Extracted records

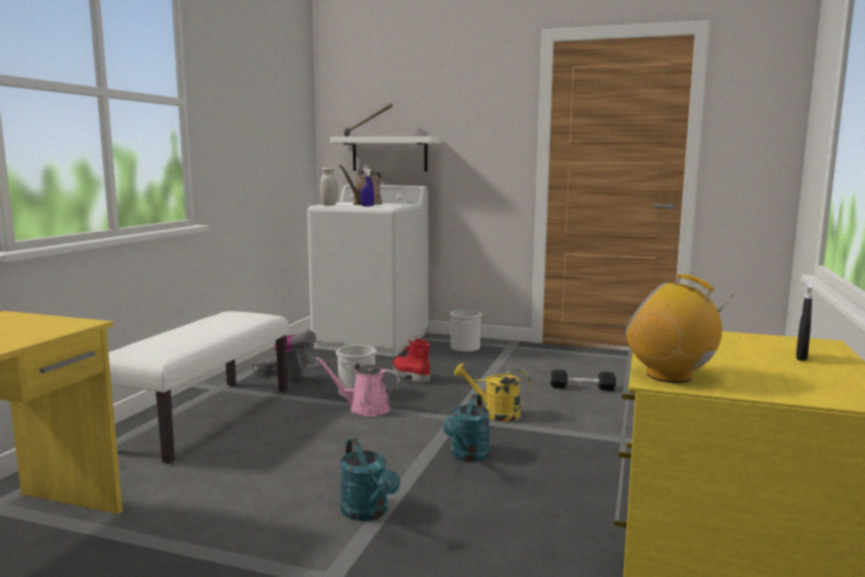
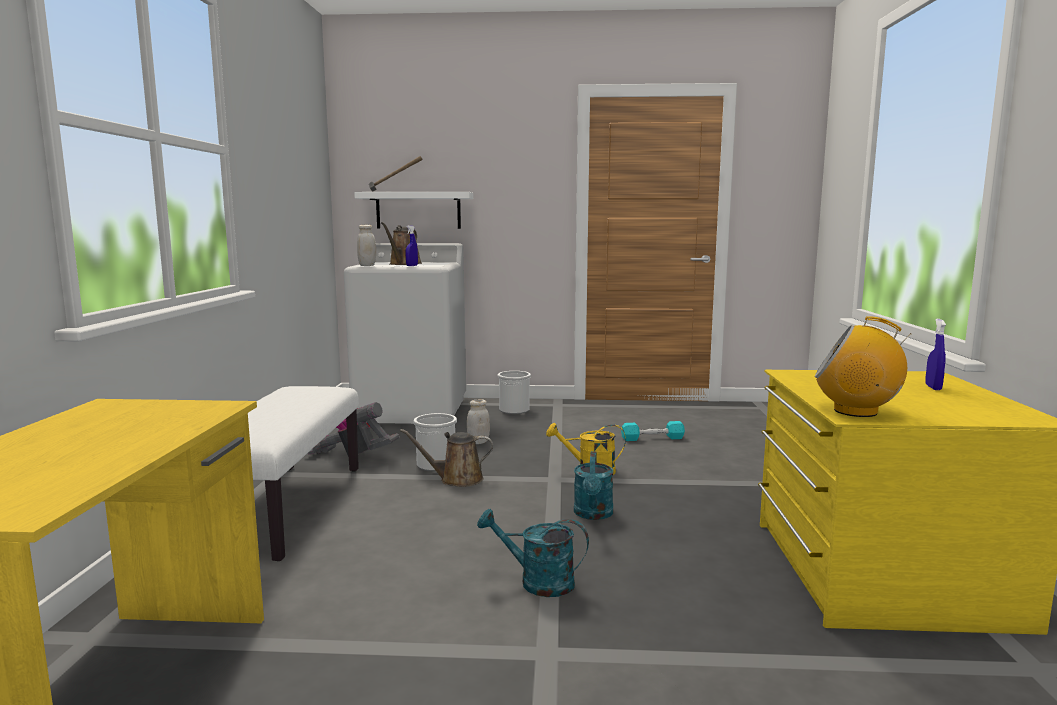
camera: 15 degrees left, 0 degrees up
pink watering can [315,357,400,416] -> brown watering can [400,429,493,487]
turquoise watering can [340,438,400,521] -> turquoise watering can turned 150 degrees clockwise [477,509,589,597]
red boot [393,338,430,383] -> white jar [467,399,490,444]
black dumbbell [550,370,616,391] -> turquoise dumbbell [621,421,685,441]
black spray bottle [796,280,813,361] -> blue spray bottle [925,319,946,390]

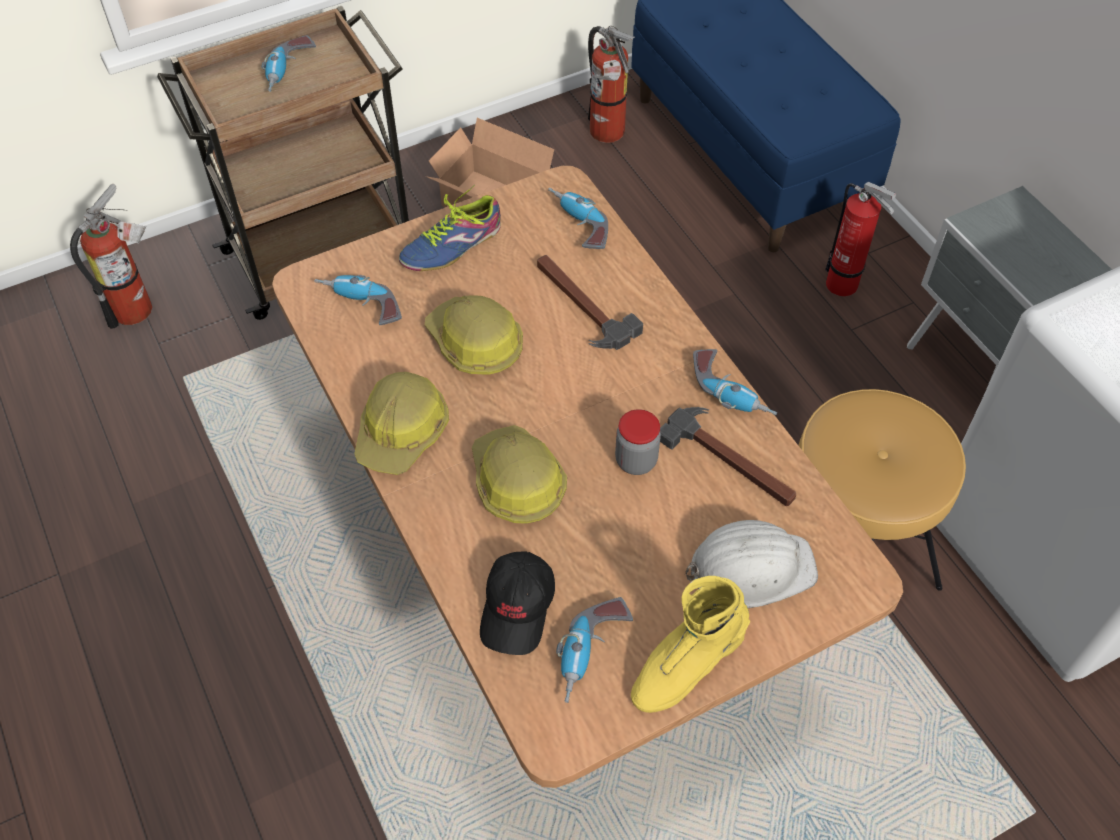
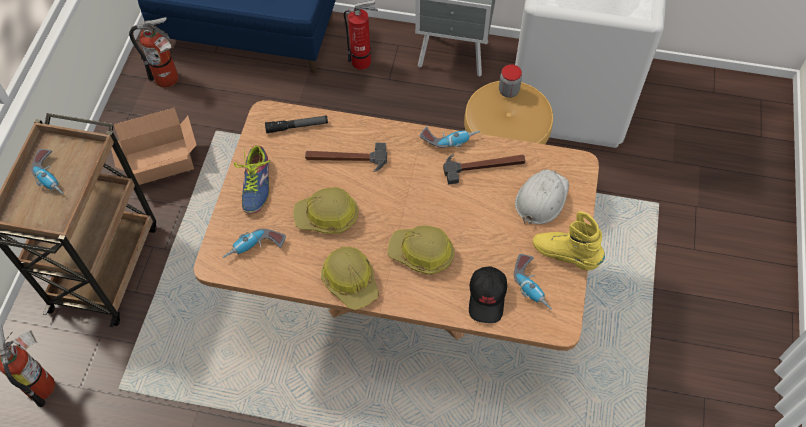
camera: 50 degrees left, 5 degrees up
black cap [480,551,555,655] -> black cap turned 45 degrees clockwise [469,266,507,323]
power drill [548,188,608,249] -> flashlight [265,116,328,133]
jar [615,409,661,475] -> jar moved to [499,64,522,98]
yellow boot [631,576,750,713] -> yellow boot turned 120 degrees clockwise [533,211,605,271]

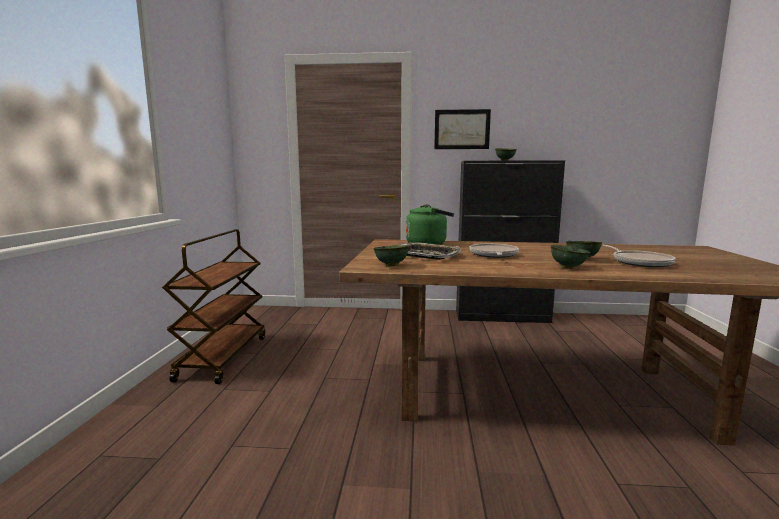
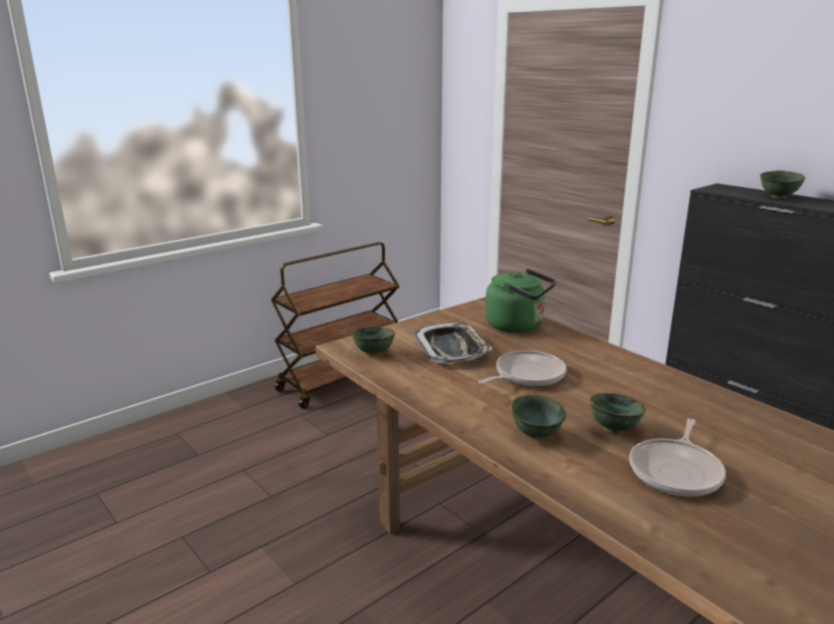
camera: 45 degrees right, 10 degrees up
picture [434,109,491,149] -> none

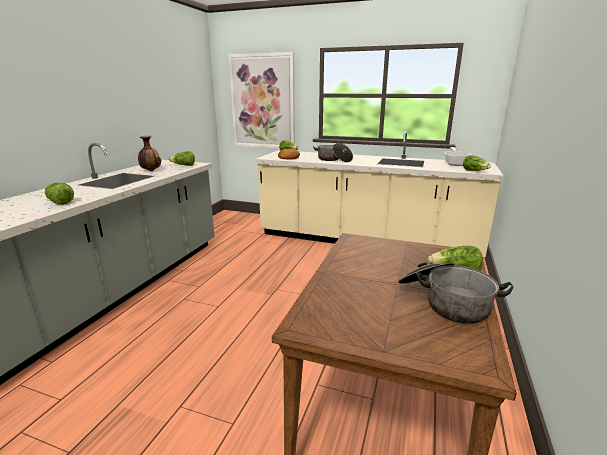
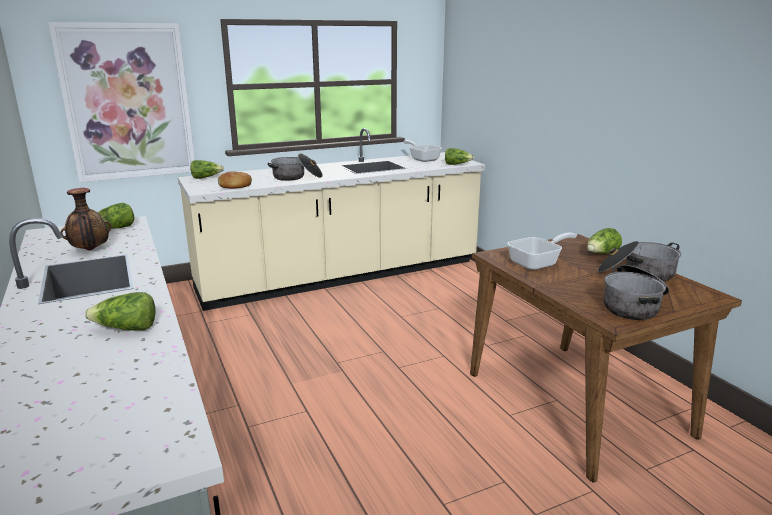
camera: 45 degrees left, 0 degrees up
none -> frying pan [507,233,577,270]
none -> cooking pot [603,265,669,320]

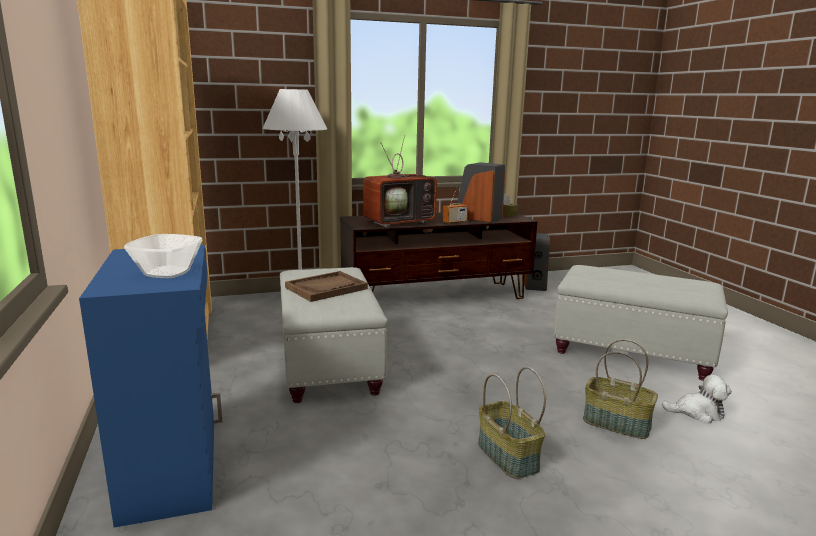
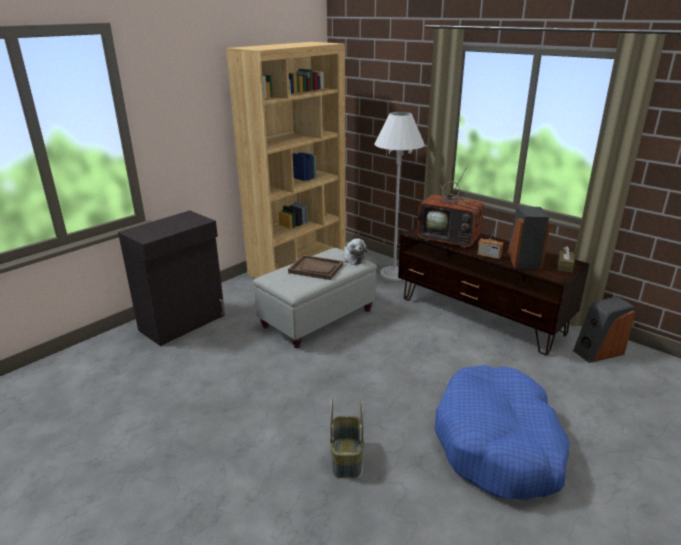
camera: 60 degrees right, 10 degrees up
blue cabinet [79,245,223,528] -> black cabinet [118,210,225,346]
bowl [124,234,202,278] -> none
basket [478,367,546,479] -> none
grey ottoman [554,265,728,381] -> blue dog bed [435,365,570,500]
plush toy [662,375,732,423] -> plush toy moved to [344,239,367,265]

> [Task description] Looking back over the data above, restate word for word the lines that begin at the line with "camera: 60 degrees right, 10 degrees up" and end at the line with "grey ottoman [554,265,728,381]", inclusive.

> [Solution to the problem]
camera: 60 degrees right, 10 degrees up
blue cabinet [79,245,223,528] -> black cabinet [118,210,225,346]
bowl [124,234,202,278] -> none
basket [478,367,546,479] -> none
grey ottoman [554,265,728,381] -> blue dog bed [435,365,570,500]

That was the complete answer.